Mid-Missouri DSA: Socialist Organizing in the Middle of the Middle

by Eric O. Scott

“Whether it was from management, a coworker, or a customer, when was the last time you faced sexual harassment at work?”

“I don’t know if this is rhetorical, but: a customer – today. Every day.”

This was the start of a conversation in a Facebook group dedicated to organizing restaurant workers in Columbia, Missouri, a college town of about 120,000 people. In this online space, restaurant and other service workers discuss different aspects of their working conditions (e.g., “When was the last time you worked sick?” “Does your employer make you cover the cost of a dine and dash?”), and compare notes on how workers are treated across the community. Workers also discuss ideas on how to improve conditions. An in-person meeting is planned for November, where these initial conversations will be a catalyst to organizing a class of workers that most unions would consider impossible to organize.

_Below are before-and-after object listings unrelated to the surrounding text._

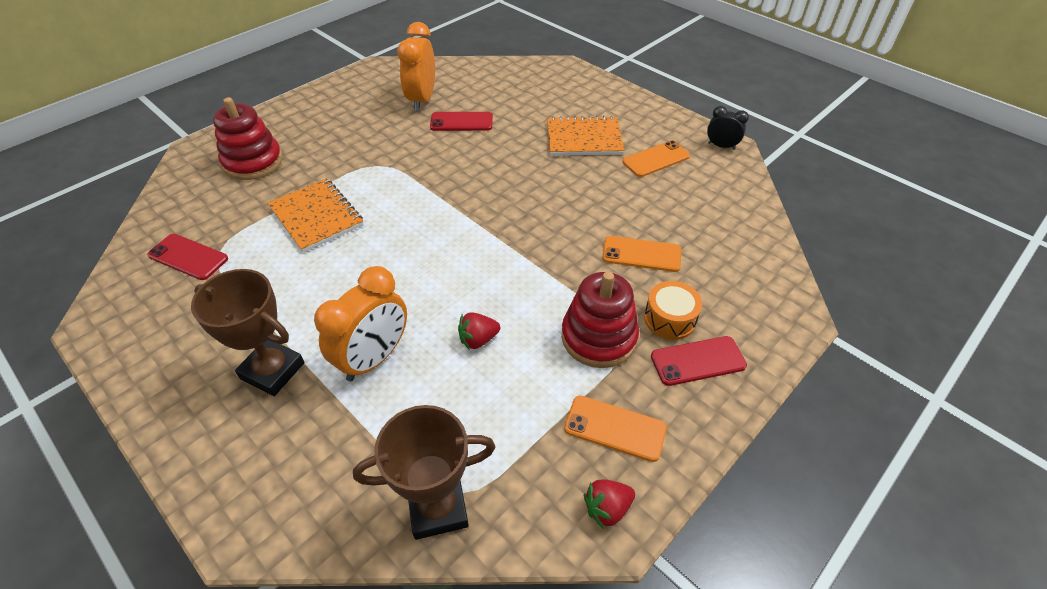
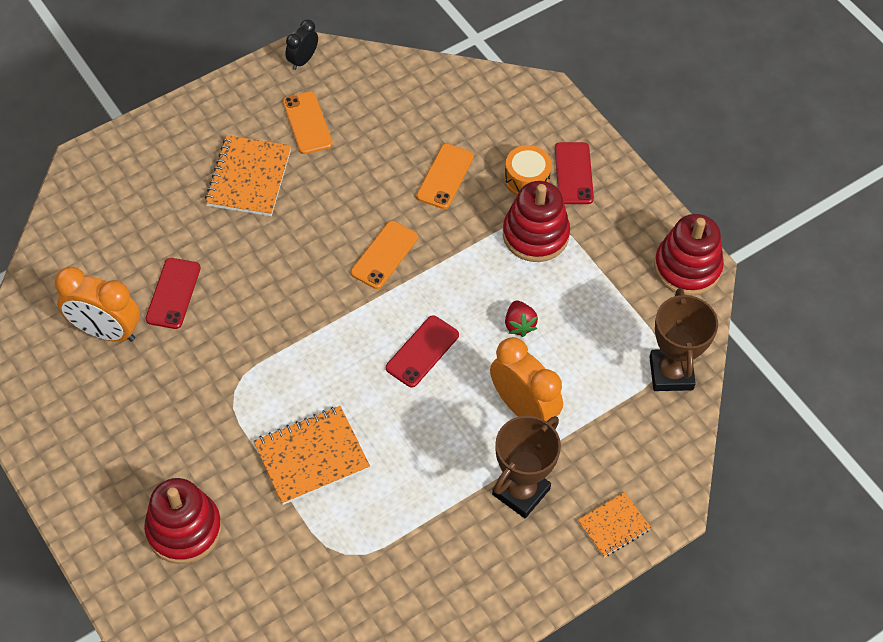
camera: 80 degrees left, 10 degrees up
red phone [147,234,228,280] -> red phone moved to [386,315,459,388]
orange phone [564,396,667,462] -> orange phone moved to [351,221,418,289]
red strawberry [584,479,635,529] -> red stacking toy [654,214,724,296]
none -> orange notebook [578,492,651,557]

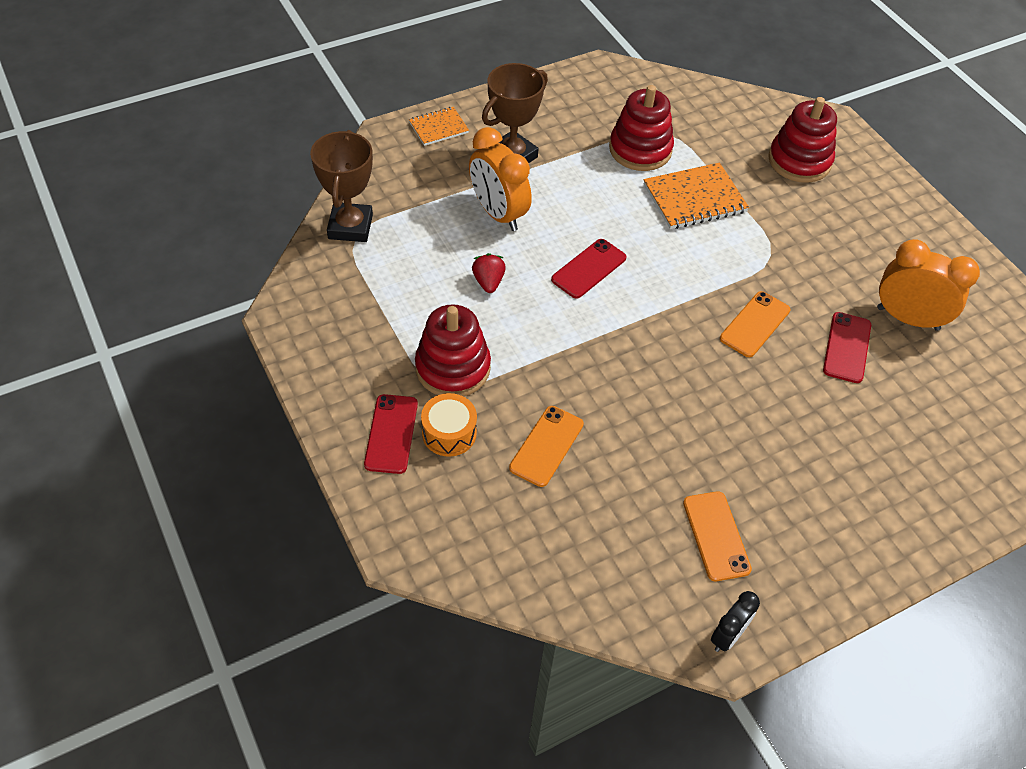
camera: 175 degrees left, 5 degrees down
orange notebook [205,135,291,216] -> none
orange phone [351,221,418,289] -> orange phone moved to [720,291,790,357]
red stacking toy [654,214,724,296] -> red stacking toy moved to [609,85,674,171]

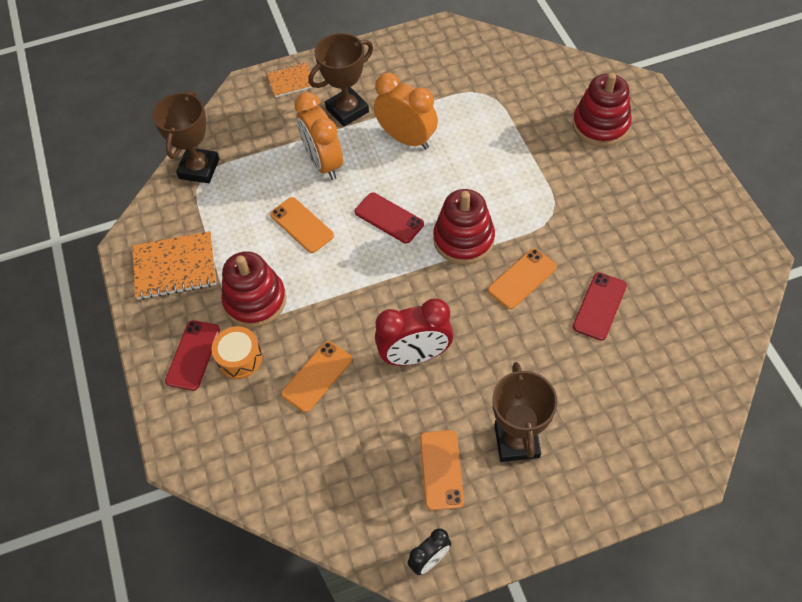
camera: 15 degrees right, 5 degrees up
red strawberry [472,253,506,293] -> orange phone [270,197,334,253]
red phone [551,239,626,299] -> red phone turned 75 degrees clockwise [355,193,424,243]
red stacking toy [609,85,674,171] -> red stacking toy moved to [433,189,495,264]
orange notebook [644,162,749,229] -> orange notebook moved to [132,231,216,300]
orange clock [877,239,980,331] -> orange clock moved to [374,73,438,149]
none -> red clock [375,298,454,366]
none -> brown trophy [492,362,558,462]

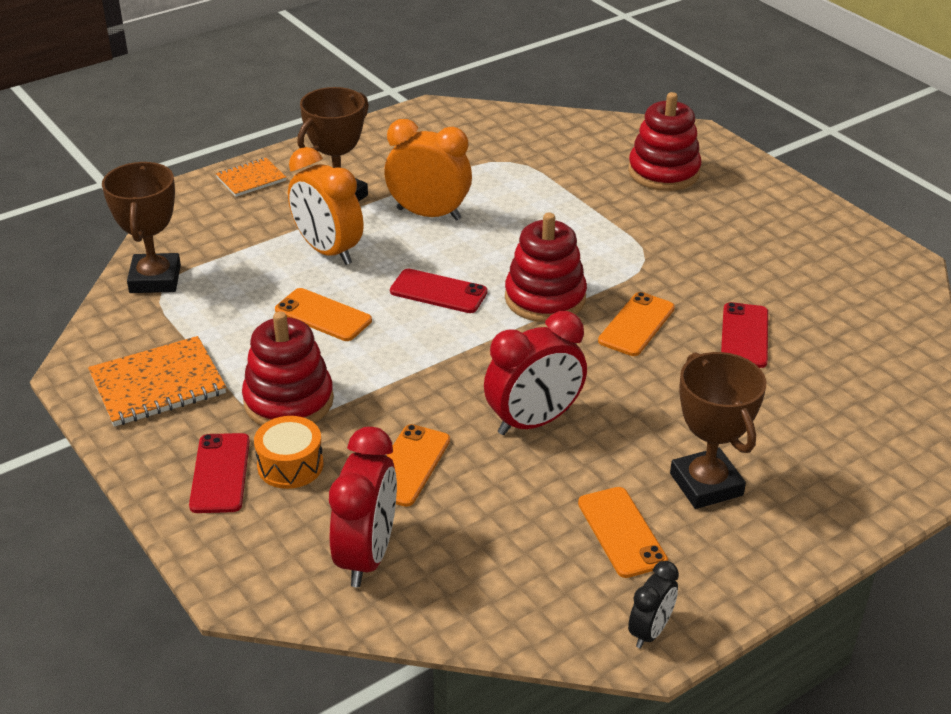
camera: 20 degrees left, 20 degrees down
none -> red clock [329,427,397,587]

The restaurant workers campaign is the first project of Mid-Missouri DSA’s Labor Working Group, one of several DSA working groups pursuing community organizing goals in Columbia and nearby Jefferson City. The Electoral Working Group has focused on education regarding the slate of ballot propositions in Missouri’s November elections, while the Queer Socialists Working Group has researched recent state-level legislation impacting the lives of queer people in Missouri. Behind the scenes, a dedicated group of volunteers reserves venues, sends emails, and communicates with DSA National to get official organizing committee status.

Oh yes – Mid-Missouri DSA isn’t technically an official organizing committee yet, having only recently had the chance to initiate that process with DSA National. Regardless, the nascent chapter is moving full-steam ahead to build an organization that advocates socialist principles and policies in the middle of the Midwest.

Over the past twenty years, Missouri’s national image has steadily moved to the right, to the point that it is now regularly considered a “red state.” At first glance there is ample evidence to support this: the GOP currently has supermajority control of the state legislature and Trump won Missouri by 18 points. While it would be easy for the Left to write off Missouri as a lost cause outside of the urban strongholds of St. Louis and Kansas City, recent events show the state’s politics are more complicated than the pundits suggest.

The Republican supermajority, with aid from Eric Greitens, the since-deposed and disgraced governor, passed Right-to-Work (RTW) legislation immediately after coming into session in 2017. In response, using an obscure state law provision, organized labor blocked RTW by collecting over 300,000 signatures to send RTW to the ballot. Despite the GOP’s attempt to depress turnout by moving the RTW election from November to August, two-thirds of Missouri voters (a great many of whom otherwise voted in the Republican primary) voted to overturn RTW. In other words, the people of Missouri did not just reject RTW, they crushed it.

Looking forward, on the November ballot, there are propositions for wide-ranging ethics and gerrymandering reform, a minimum-wage increase, and the legalization of medical marijuana. All of these measures, which came from citizen organizing efforts outside the Democratic Party, stand a good chance of passing. Even with the GOP’s stranglehold on the legislature, there is clearly room for politics that put activism and organizing at the forefront to achieve leftist aims.

This is the environment into which Mid-Missouri DSA has entered. Our first meeting was scheduled for a room with a capacity of 20 people. By the time the meeting actually happened, we had changed venues twice, and more than 75 people attended. There is an undeniable demand for democratic socialist politics here, and especially for a socialism that prioritizes community organizing.

That’s not to say that everything has gone smoothly. Some working groups which attracted strong initial interest, including Anti-Racism and Education, have failed to lead to viable plans for action. Working out the organization’s actual logistics has also been an issue, in particular keeping lines of communication open and ensuring tasks are accomplished without bylaws to enumerate a defined organizational structure.

That said, those growing pains speak to Mid-Missouri DSA’s potential to make real change in the community. There is a tremendous opportunity, right here in the middle of “red state America.” It is up to our chapter to seize it.

One member of the Labor Working Group, who is a restaurant worker himself, explained why he felt joining DSA was the right call. “I was tired of feeling unrepresented,” he said. “And then I heard about this, and I had hope.”